One of the works inquired into the act of making art, a rotating machine that spatters paint while another piece concerned itself about the state of knowledge mediated through print, specifically books. Some works bravely explored sexuality, up turning with humor and bite a topic rarely discussed publicly. These include the large-scale monochrome painting of exploding phallus, depicted like the destructive mushroom of atomic bombs dropped in Hiroshima and Nagasaki. One other is a cabinet of underwear, custom-made panties that record the artist’s coming to terms with her sexuality. Other works were about experimentation and innovation with material, thermal paper and clay from Ilocos the most interesting. Suffice to say, almost all show great potential, with majority of students laying their thoughts and intentions with admirable clarity, brevity and openness to critique.
I went home with images in my head of two installations I liked best. Jezzel Lorraine Wee’s Bauhinia Phllotaxis is a circular patch of dried leaves, earth and whatever else comes with it. Overhead is a canopy of leaves painstakingly cut to look like hovering butterflies, faintly swaying to breeze. The canopy is well crafted, the installation points well noted for the trellis of crafted butterfly forms. The network of nylon cords makes the leaves cascade, seemingly sluicing through air. Wee works with tempered ease through her materials, exploiting to fullness something scarce (leaves that are dry and crumbling, earth sullied by trash).
One encounters Joseph Martin Gabriel’s Ephemeral Bread Sculptures in a darkened room.

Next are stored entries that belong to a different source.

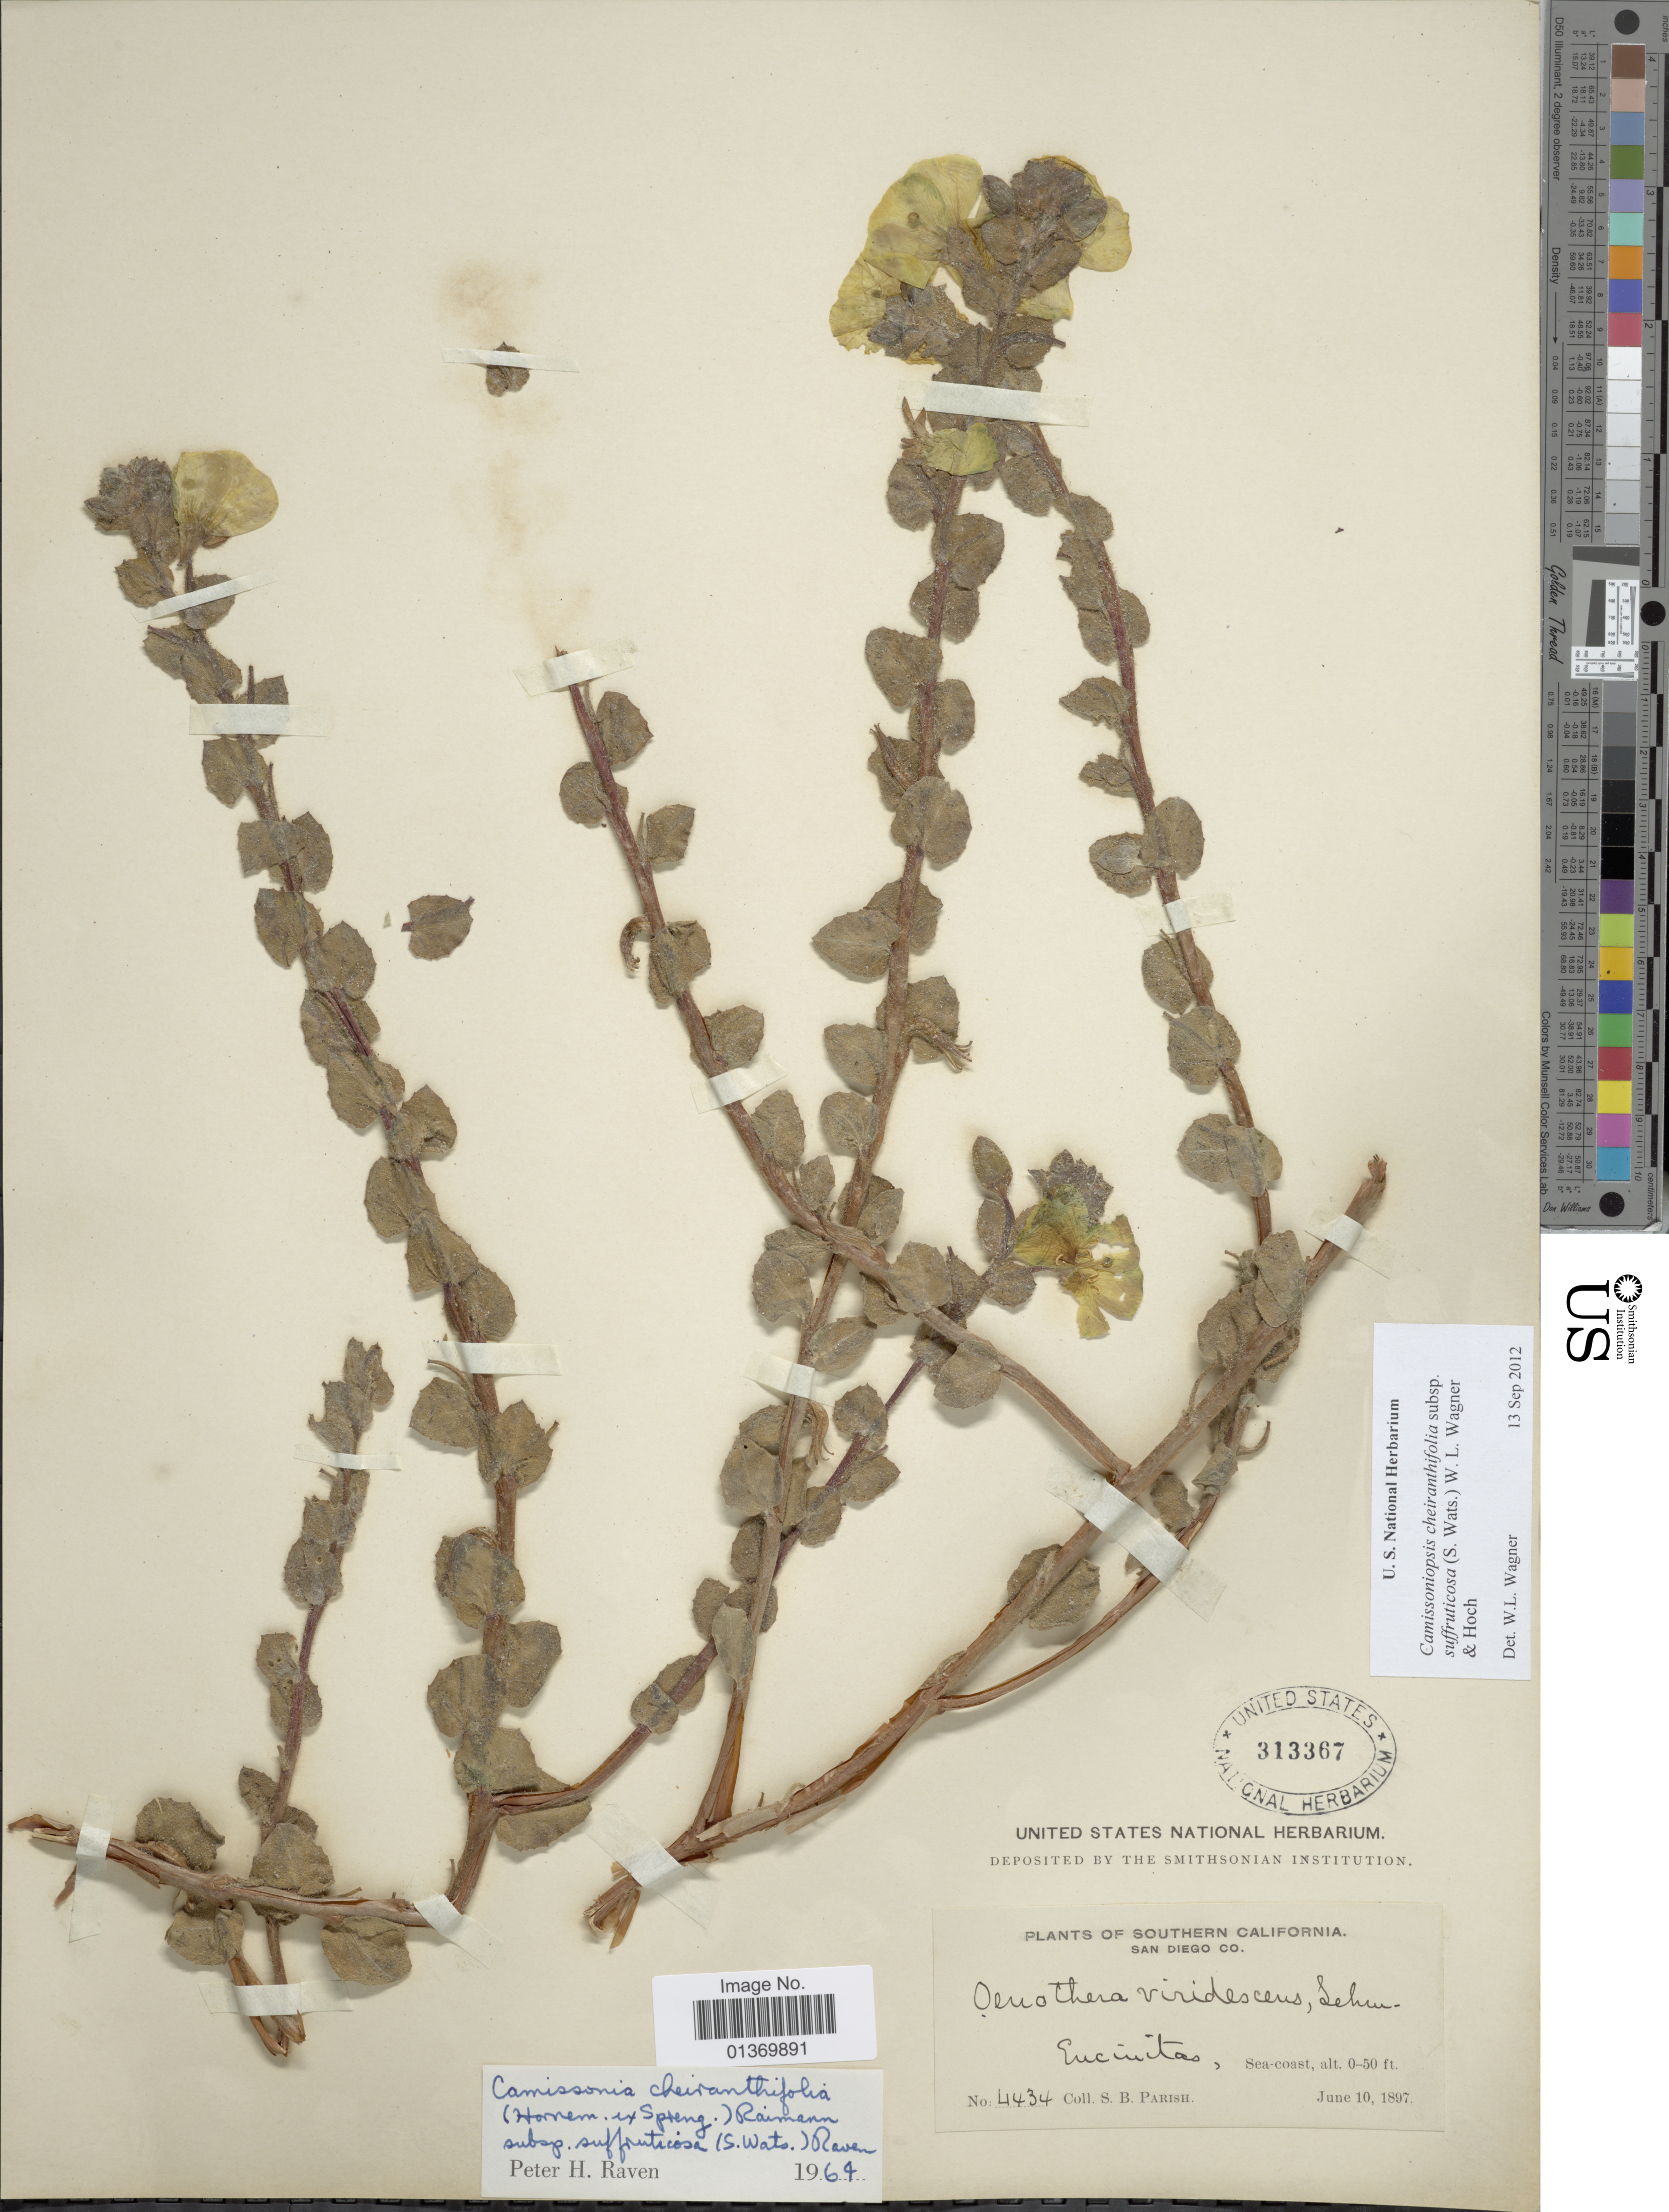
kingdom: Plantae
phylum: Tracheophyta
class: Magnoliopsida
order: Myrtales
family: Onagraceae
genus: Camissoniopsis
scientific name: Camissoniopsis cheiranthifolia subsp. suffruticosa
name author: (S. Watson) W.L. Wagner & Hoch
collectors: S. B. Parish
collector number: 4434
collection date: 1897-06-10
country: United States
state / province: California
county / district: San Diego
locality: Southern California, San Diego Co., Encinitas, Sea-coast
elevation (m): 0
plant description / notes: Corrected "Euciutas" to Encinitas. Filled county field.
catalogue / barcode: US 313367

His enclosed domes of mold sculptures are fascinating yet also chilling. Molds grow rapidly on bread inside these vivariums, a thriving, breathing landscape of patches and fissures. They are like urbanscapes of ruin, crumbling forms overtaken and misshapen by growth.
These are arresting pieces because their near fragile existence recalls the comparably threatened state of environment. The pieces change with time, magnified in density or heft as Gabriel’s bread sculptures or frittered by air and wind as Wee’s installation. A sense of delicacy, fine craft, and quiet containment shapes the latter while there is sinister element to the former, however subtly formed.